Excerpted text:

┄┄┄┄┄┄┄┄┄┄┄┄┄┄┄┄┄┄┄┄

Every developer uses A/B testing to optimize the product performance. In this part, we will learn how to time the A/B tests across your product life-cycle and design the variants.
One of the most common ways to optimize app’s performance is A/B testing. Yes, it is a familiar topic to most app developers, especially if you are using analytics. I hope to bring a little twist on the discussion of testing by focusing on timing of the A/B tests and design of variants used in these tests.
A/B testing should be incorporated to your app development from the start of the project to the very end of app life cycle. In different app lifecycle phases your testing needs will change from technical testing to optimizing a specific part of the app such as monetization. The key is to think of A/B testing through phases.
Before launching the app, you should make sure that everything is technically ready in the app for A/B testing. Make sure that the app is integrated to an analytics platform that supports testing, or to your internal tools when available. Test the different variants (content) with tests users and devices. Also important is to decide with parameters should be used for testing: in-app soft currency exchange rates, starting coins, time to complete task, etc. The list parameters is almost endless and app specific, so spending some time to design in detail what kind of tests you plan to run for different types of optimization exercises such as retention, engagement and monetization. You want to make sure that everything is in place before the app is in the stores.
Now you will start having real users that can be used to tweak the A/B tests and overall application performance. The main focus of the A/B tests in this phase is to optimize for retention. Now real users are providing direct feedback by coming back to the app, or by not coming. You can also start testing for suitable value ranges to be used in later tests. The most common focus area at this stage is on retention and engagement. Monetization is often a lesser concern, as it is typically driven by highly engaged users. If soft launch period is lengthy, testing for monetization could be useful in the user base is large enough.

┄┄┄┄┄┄┄┄┄┄┄┄┄┄┄┄┄┄┄┄

Supplied entries:
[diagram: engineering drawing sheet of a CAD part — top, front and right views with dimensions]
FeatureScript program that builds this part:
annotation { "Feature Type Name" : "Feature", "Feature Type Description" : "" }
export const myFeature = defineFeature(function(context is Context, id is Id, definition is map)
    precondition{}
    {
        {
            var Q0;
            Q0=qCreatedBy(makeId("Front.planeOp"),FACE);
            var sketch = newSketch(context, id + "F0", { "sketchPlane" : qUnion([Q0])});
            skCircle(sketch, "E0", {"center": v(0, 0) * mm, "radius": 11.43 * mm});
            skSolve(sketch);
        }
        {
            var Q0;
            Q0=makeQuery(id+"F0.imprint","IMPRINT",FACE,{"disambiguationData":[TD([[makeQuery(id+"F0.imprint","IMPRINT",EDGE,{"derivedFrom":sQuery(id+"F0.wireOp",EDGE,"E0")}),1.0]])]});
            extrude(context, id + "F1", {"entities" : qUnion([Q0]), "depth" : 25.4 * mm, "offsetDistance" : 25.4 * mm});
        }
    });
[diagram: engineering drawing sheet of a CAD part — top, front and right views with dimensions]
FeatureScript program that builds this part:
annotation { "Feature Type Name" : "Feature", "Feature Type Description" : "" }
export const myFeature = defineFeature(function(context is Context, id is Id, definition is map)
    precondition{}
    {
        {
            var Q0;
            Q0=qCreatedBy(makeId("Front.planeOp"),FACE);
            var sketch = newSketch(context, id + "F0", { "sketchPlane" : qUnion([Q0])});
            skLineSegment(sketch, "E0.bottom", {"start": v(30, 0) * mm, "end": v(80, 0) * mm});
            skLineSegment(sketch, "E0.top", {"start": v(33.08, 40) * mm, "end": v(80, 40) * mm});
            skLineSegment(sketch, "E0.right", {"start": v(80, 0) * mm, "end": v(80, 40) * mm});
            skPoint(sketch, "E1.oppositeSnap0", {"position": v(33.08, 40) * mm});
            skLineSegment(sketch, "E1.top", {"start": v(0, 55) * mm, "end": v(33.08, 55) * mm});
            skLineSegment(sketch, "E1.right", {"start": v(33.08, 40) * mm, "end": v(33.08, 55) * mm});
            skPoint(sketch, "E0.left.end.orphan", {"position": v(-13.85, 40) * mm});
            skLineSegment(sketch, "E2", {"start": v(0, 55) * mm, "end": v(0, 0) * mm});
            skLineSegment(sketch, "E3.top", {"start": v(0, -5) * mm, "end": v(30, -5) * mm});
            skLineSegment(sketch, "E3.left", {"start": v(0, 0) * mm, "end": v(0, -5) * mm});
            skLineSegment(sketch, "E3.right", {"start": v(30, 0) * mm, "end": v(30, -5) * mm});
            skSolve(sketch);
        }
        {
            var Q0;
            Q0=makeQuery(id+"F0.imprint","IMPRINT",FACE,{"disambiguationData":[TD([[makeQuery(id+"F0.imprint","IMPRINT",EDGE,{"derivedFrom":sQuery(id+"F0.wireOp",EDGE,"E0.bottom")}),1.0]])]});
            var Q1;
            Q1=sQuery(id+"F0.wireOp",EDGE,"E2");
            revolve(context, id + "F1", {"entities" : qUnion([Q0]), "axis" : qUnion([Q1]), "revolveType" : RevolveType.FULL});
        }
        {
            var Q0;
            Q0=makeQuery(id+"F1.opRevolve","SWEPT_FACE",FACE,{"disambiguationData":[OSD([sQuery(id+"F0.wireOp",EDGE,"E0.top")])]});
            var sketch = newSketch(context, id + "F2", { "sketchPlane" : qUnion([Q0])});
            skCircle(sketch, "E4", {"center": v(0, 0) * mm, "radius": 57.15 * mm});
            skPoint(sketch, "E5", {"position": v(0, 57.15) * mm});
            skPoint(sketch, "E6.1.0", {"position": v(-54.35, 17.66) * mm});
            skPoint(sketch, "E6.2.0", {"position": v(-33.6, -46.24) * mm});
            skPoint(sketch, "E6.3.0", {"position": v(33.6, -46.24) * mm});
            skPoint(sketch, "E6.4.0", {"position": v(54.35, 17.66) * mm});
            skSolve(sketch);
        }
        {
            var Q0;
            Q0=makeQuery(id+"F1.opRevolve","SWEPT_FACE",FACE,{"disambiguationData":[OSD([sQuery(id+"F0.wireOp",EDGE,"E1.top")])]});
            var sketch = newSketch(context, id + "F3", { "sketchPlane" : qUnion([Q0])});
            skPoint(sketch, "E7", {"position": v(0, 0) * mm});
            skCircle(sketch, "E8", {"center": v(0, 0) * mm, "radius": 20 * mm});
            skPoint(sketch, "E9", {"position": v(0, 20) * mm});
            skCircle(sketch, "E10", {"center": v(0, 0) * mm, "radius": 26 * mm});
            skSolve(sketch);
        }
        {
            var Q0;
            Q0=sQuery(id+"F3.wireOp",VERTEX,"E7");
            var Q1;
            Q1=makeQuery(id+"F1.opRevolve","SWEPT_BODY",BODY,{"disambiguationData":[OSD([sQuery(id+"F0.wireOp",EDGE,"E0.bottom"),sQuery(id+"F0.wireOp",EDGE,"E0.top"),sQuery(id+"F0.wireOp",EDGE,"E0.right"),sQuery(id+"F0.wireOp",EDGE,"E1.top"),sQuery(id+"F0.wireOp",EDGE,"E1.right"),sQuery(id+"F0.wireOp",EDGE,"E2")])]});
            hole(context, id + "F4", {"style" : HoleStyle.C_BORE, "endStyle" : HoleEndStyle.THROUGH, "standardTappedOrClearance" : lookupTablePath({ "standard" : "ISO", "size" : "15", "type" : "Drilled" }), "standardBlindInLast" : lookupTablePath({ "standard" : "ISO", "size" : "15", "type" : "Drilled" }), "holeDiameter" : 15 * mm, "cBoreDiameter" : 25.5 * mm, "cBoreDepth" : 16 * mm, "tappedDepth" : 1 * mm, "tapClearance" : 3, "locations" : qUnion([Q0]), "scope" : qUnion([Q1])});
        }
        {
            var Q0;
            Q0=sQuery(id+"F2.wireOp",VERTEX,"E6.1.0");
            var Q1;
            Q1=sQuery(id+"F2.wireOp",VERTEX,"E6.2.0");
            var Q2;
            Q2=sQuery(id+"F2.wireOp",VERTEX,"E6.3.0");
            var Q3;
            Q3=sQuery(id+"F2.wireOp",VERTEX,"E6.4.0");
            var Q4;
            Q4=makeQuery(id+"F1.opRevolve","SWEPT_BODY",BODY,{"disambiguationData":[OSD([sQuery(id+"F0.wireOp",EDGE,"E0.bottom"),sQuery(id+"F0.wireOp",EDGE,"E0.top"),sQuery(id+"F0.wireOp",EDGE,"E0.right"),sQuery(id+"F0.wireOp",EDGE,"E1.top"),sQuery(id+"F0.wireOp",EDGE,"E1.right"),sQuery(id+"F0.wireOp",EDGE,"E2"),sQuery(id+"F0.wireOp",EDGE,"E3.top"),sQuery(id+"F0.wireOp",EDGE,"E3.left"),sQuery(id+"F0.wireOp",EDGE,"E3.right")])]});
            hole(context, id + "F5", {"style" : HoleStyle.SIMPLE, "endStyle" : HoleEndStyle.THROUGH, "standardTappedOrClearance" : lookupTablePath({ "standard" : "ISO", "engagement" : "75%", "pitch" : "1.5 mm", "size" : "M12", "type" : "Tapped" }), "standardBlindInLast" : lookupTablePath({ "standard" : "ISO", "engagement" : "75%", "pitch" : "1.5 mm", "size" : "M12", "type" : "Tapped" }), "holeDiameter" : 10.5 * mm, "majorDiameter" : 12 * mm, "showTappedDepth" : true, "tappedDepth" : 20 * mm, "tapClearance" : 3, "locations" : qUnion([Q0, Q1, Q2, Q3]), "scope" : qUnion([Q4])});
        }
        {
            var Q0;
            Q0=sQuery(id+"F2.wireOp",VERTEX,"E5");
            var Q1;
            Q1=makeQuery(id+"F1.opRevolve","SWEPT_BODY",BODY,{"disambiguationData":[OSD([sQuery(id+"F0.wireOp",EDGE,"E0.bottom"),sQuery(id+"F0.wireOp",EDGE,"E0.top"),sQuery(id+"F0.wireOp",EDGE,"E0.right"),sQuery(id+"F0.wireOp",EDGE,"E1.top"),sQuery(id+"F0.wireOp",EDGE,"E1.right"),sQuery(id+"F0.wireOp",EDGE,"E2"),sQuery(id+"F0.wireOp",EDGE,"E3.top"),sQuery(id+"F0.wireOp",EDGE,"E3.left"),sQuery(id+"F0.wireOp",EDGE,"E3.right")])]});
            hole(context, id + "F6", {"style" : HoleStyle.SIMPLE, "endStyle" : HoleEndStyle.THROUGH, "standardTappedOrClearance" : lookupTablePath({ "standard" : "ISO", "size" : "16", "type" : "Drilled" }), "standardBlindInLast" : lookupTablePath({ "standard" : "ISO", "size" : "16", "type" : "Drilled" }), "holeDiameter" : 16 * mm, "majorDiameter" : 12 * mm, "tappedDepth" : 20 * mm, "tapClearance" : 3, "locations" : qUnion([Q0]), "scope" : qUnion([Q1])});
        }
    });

┄┄┄┄┄┄┄┄┄┄┄┄┄┄┄┄┄┄┄┄

Stated exercise 1: According to the A/B testing article, what is monetization typically driven by?
Stated exercise 2: Reproduce the passage of the A/B testing article word for word, starting at "A/B testing should" and ending at "testing through phases.".

Complete response 1: Highly engaged users.

Complete response 2:
A/B testing should be incorporated to your app development from the start of the project to the very end of app life cycle. In different app lifecycle phases your testing needs will change from technical testing to optimizing a specific part of the app such as monetization. The key is to think of A/B testing through phases.